───── Material shown ─────
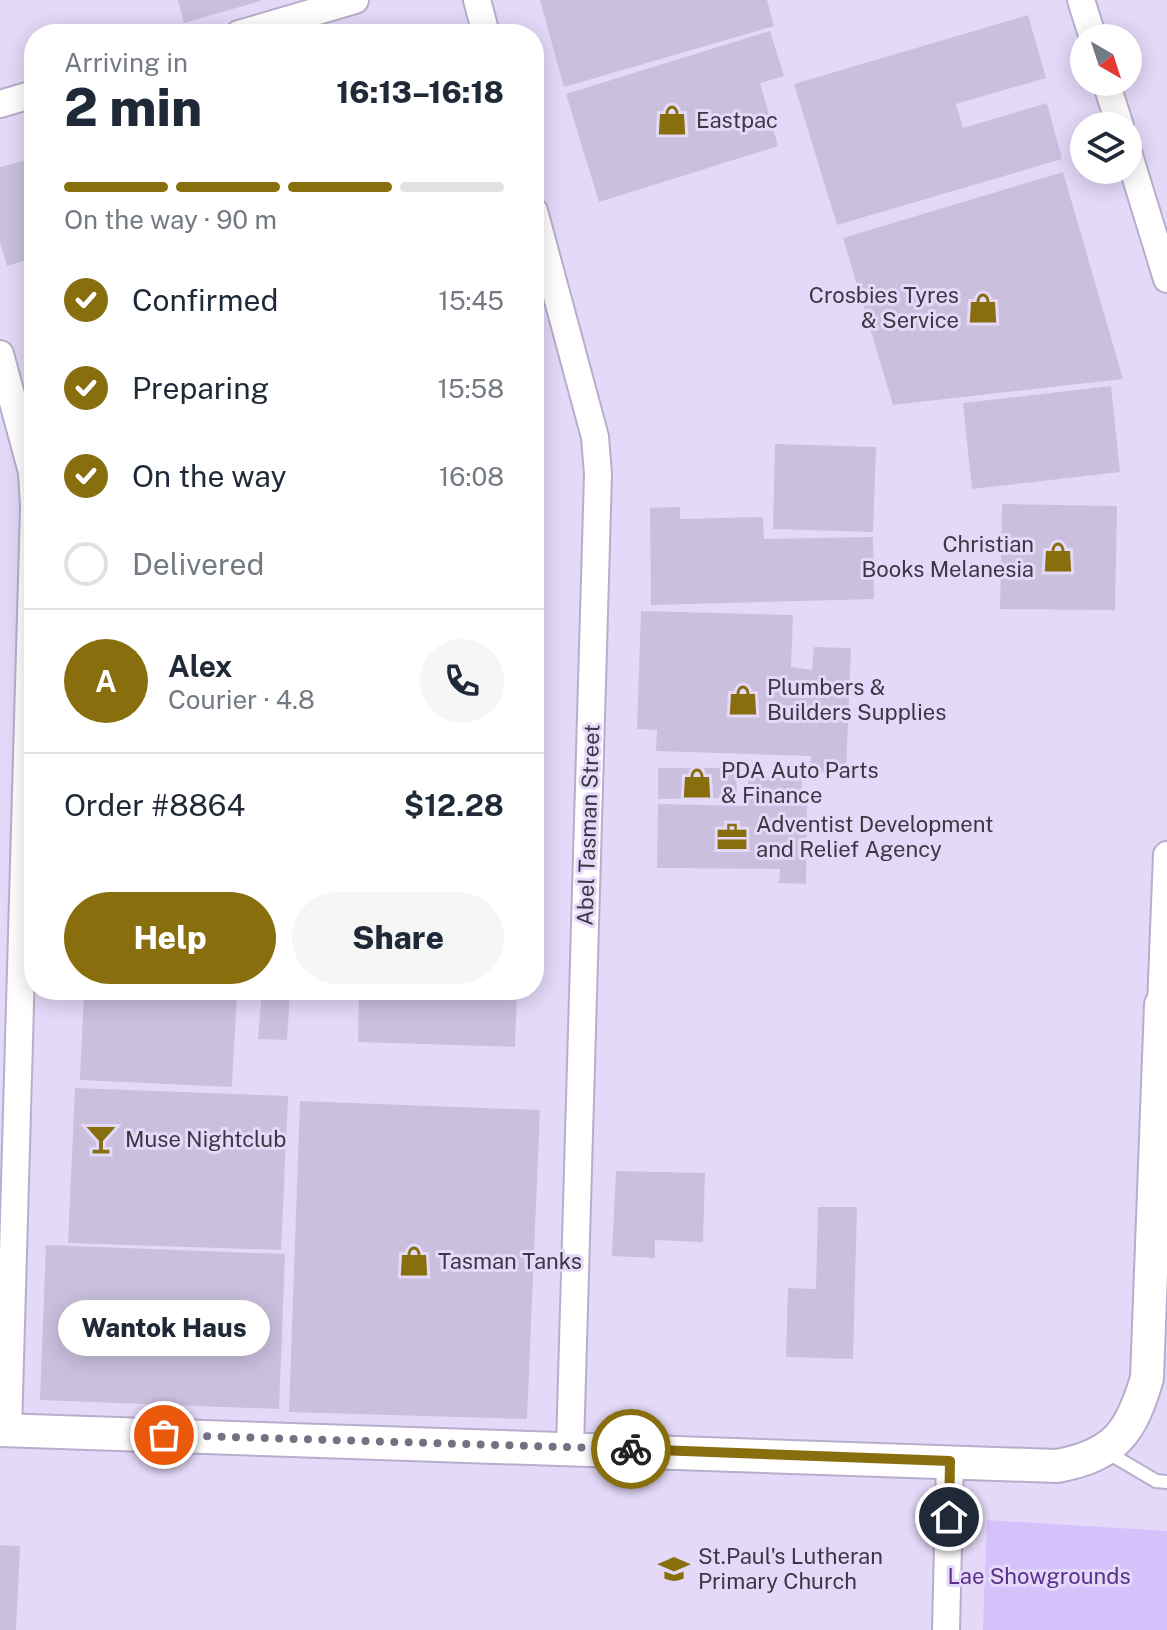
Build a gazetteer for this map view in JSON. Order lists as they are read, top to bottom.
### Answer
{
  "streets": {
    "street": ["Abel Tasman Street"]
  },
  "parks": ["Lae Showgrounds"],
  "places": {
    "shop": [
      "Eastpac",
      "Crosbies Tyres & Service",
      "Christian Books Melanesia",
      "Plumbers & Builders Supplies",
      "PDA Auto Parts & Finance",
      "Tasman Tanks"
    ],
    "office": ["Adventist Development and Relief Agency"],
    "bar": ["Muse Nightclub"],
    "other": ["Wantok Haus"],
    "school or university": ["St.Paul's Lutheran Primary Church"]
  },
  "north": "bottom right",
  "page": {
    "heading": ["2 min", "Arriving in", "16:13–16:18"],
    "panel": [
      "Alex",
      "Courier · 4.8",
      "Order #8864",
      "$12.28"
    ],
    "bar": "On the way · 90 m",
    "list": [
      ["Confirmed", "15:45"],
      ["Preparing", "15:58"],
      ["On the way", "16:08"],
      "Delivered"
    ],
    "round": "A",
    "buttons": ["Help", "Share"],
    "bubble": "Wantok Haus"
  }
}
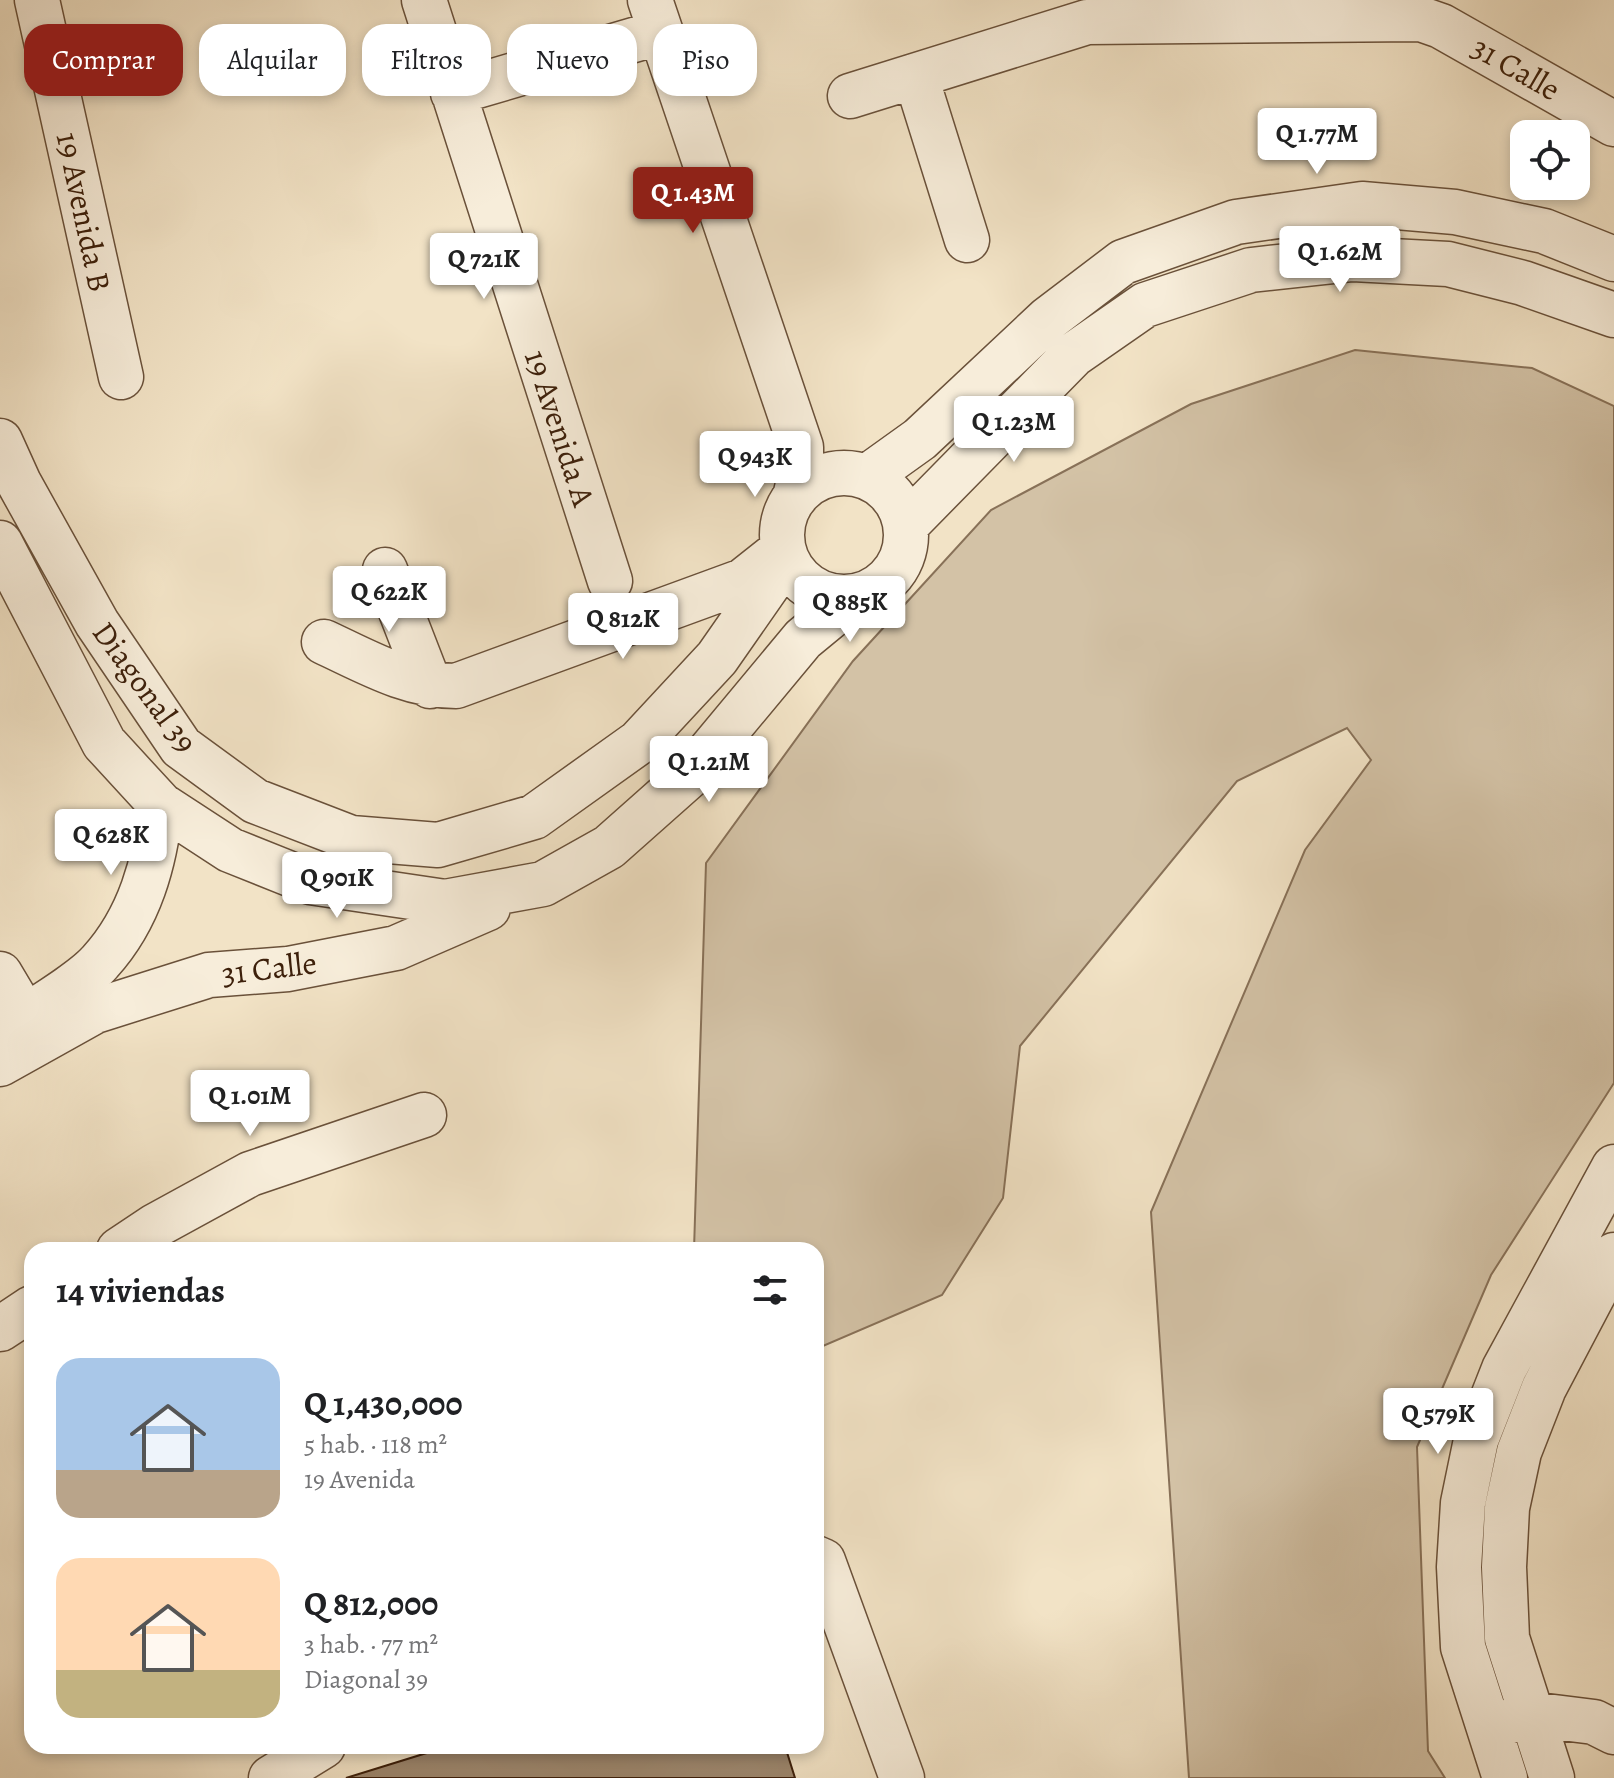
─────
= To do =
Restate all entries above exactly, but not the images.

= Answer for this exercise =
Build a gazetteer for this map view in JSON. Order lists as they are read, top to bottom.
### Answer
{
  "streets": {
    "street": ["Abel Tasman Street"]
  },
  "parks": ["Lae Showgrounds"],
  "places": {
    "shop": [
      "Eastpac",
      "Crosbies Tyres & Service",
      "Christian Books Melanesia",
      "Plumbers & Builders Supplies",
      "PDA Auto Parts & Finance",
      "Tasman Tanks"
    ],
    "office": ["Adventist Development and Relief Agency"],
    "bar": ["Muse Nightclub"],
    "other": ["Wantok Haus"],
    "school or university": ["St.Paul's Lutheran Primary Church"]
  },
  "north": "bottom right",
  "page": {
    "heading": ["2 min", "Arriving in", "16:13–16:18"],
    "panel": [
      "Alex",
      "Courier · 4.8",
      "Order #8864",
      "$12.28"
    ],
    "bar": "On the way · 90 m",
    "list": [
      ["Confirmed", "15:45"],
      ["Preparing", "15:58"],
      ["On the way", "16:08"],
      "Delivered"
    ],
    "round": "A",
    "buttons": ["Help", "Share"],
    "bubble": "Wantok Haus"
  }
}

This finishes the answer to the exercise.